*** Passage for review ***

Another point you should note is Backblaze and Carbonite do have one big limitation. If you delete a file on your computer, it will be deleted from your online backups after 30 days. You can’t go back and recover a deleted file or the previous version of a file after this 30 day period. So be careful when deleting those files if you might want them back.

Use Multiple Methods

It might be hard to choose from the many ways to back up your computer. Ideally, you could use all methods to back up our computer, sticking to one method can be quite risky. You’d use at least two of them because you want both offsite and onsite backups.

Onsite means backups stored at the same physical location as you. So, if you back up to an external hard drive and store that at home with your home PC, that’s an onsite backup while offsite backups are stored at a different location. So, if you back up to an online server, like Backblaze or Dropbox, that’s an offsite backup.

***

Using the information.
(1) Print the passage on computer backups word for word, beginning at the words "It might be" and stopping after "that’s an offsite backup.".
(2) Which services for storing backups does the passage on computer backups mention by name?

*** Excerpted records ***

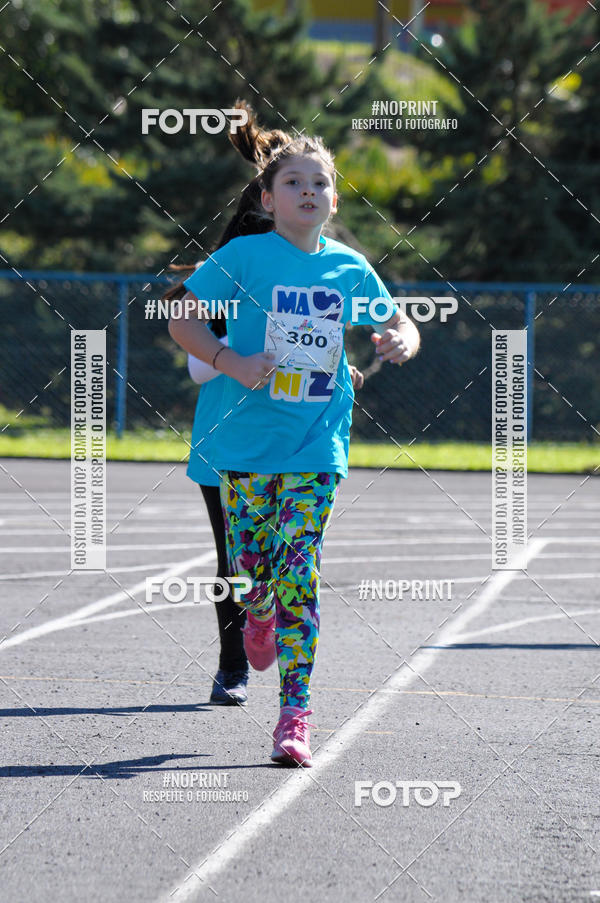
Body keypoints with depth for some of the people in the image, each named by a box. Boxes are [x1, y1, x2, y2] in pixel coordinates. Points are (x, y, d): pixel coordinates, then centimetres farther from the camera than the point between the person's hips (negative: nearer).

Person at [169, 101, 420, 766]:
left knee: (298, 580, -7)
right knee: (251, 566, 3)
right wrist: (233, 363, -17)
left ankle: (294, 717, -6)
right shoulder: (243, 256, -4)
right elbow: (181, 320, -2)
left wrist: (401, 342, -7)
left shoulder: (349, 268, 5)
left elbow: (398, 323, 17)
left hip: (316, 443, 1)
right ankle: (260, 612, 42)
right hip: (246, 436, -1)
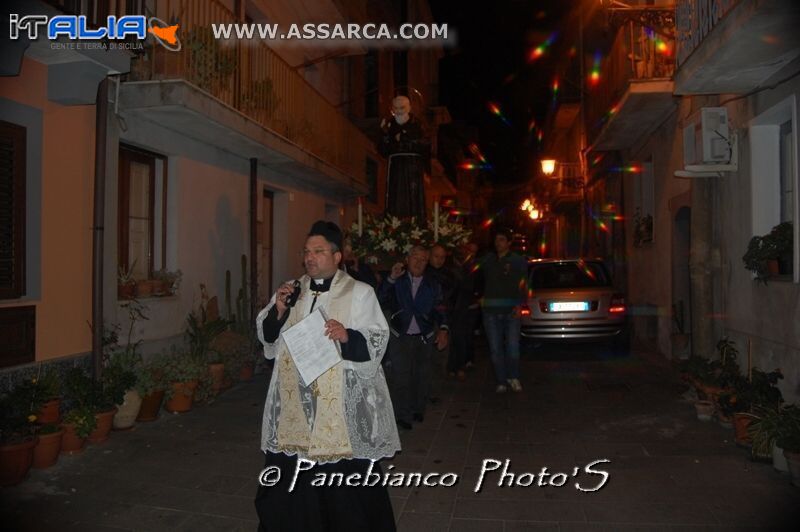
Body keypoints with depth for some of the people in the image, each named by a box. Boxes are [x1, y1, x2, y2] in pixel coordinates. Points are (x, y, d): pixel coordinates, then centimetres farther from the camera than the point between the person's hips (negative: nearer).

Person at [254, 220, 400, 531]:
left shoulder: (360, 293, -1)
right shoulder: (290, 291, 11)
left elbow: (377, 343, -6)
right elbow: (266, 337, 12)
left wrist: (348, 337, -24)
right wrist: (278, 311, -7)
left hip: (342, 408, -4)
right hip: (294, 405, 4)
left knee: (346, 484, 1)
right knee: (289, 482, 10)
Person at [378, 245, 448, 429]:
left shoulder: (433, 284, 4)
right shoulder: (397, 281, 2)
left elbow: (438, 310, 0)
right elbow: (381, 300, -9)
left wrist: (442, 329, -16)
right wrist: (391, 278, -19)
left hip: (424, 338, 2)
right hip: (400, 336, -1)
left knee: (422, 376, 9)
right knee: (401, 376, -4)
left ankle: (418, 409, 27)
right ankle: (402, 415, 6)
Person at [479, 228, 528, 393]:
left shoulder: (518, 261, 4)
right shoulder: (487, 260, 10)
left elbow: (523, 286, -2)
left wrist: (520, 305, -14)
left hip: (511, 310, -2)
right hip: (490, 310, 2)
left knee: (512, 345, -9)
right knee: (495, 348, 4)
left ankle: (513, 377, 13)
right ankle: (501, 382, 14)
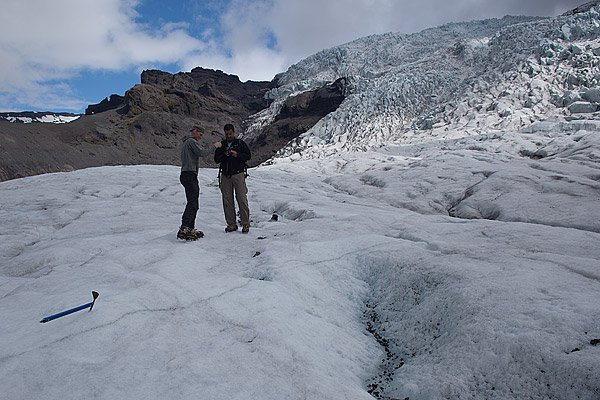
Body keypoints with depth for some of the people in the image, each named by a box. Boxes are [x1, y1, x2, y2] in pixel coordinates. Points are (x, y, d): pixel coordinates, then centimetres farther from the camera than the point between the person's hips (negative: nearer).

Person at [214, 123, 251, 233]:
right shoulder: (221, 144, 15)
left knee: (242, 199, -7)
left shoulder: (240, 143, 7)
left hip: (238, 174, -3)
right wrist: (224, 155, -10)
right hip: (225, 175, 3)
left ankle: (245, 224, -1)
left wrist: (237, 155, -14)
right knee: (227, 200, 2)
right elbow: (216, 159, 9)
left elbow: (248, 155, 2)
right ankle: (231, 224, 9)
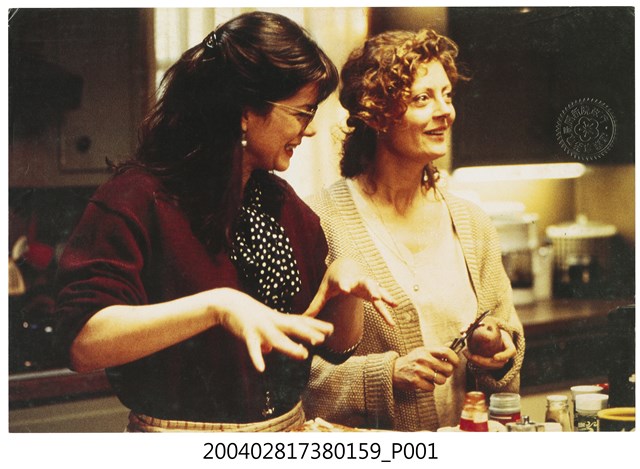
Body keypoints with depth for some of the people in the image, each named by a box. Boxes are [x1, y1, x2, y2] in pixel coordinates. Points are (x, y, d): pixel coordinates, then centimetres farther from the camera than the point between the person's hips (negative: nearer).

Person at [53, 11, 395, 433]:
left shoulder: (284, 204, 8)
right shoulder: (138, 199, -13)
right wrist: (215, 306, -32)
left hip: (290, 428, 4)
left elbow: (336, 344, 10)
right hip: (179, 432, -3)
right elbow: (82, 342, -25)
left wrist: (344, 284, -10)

***

Exercise solutions.
(1)
It might be hard to choose from the many ways to back up your computer. Ideally, you could use all methods to back up our computer, sticking to one method can be quite risky. You’d use at least two of them because you want both offsite and onsite backups.

Onsite means backups stored at the same physical location as you. So, if you back up to an external hard drive and store that at home with your home PC, that’s an onsite backup while offsite backups are stored at a different location. So, if you back up to an online server, like Backblaze or Dropbox, that’s an offsite backup.

(2) Backblaze, Carbonite, Dropbox